Data excerpts:
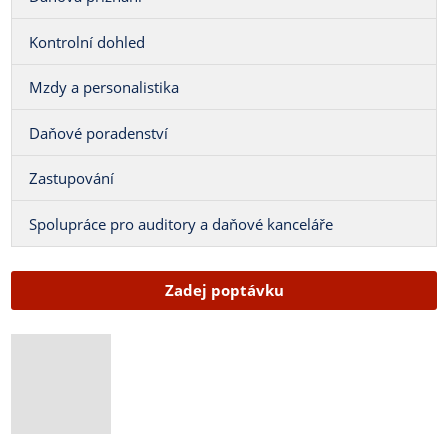
Kontrolní dohled
Mzdy a personalistika
Daňové poradenství
Zastupování
Spolupráce pro auditory a daňové kanceláře
Zadej poptávku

■ **TASK STATEMENT**
Output, exactly and with no other text, the line that contains "Spolupráce pro auditory a daňové kanceláře" and all lines from there to the end of the records.

■ **EXERCISE ANSWER**
Spolupráce pro auditory a daňové kanceláře
Zadej poptávku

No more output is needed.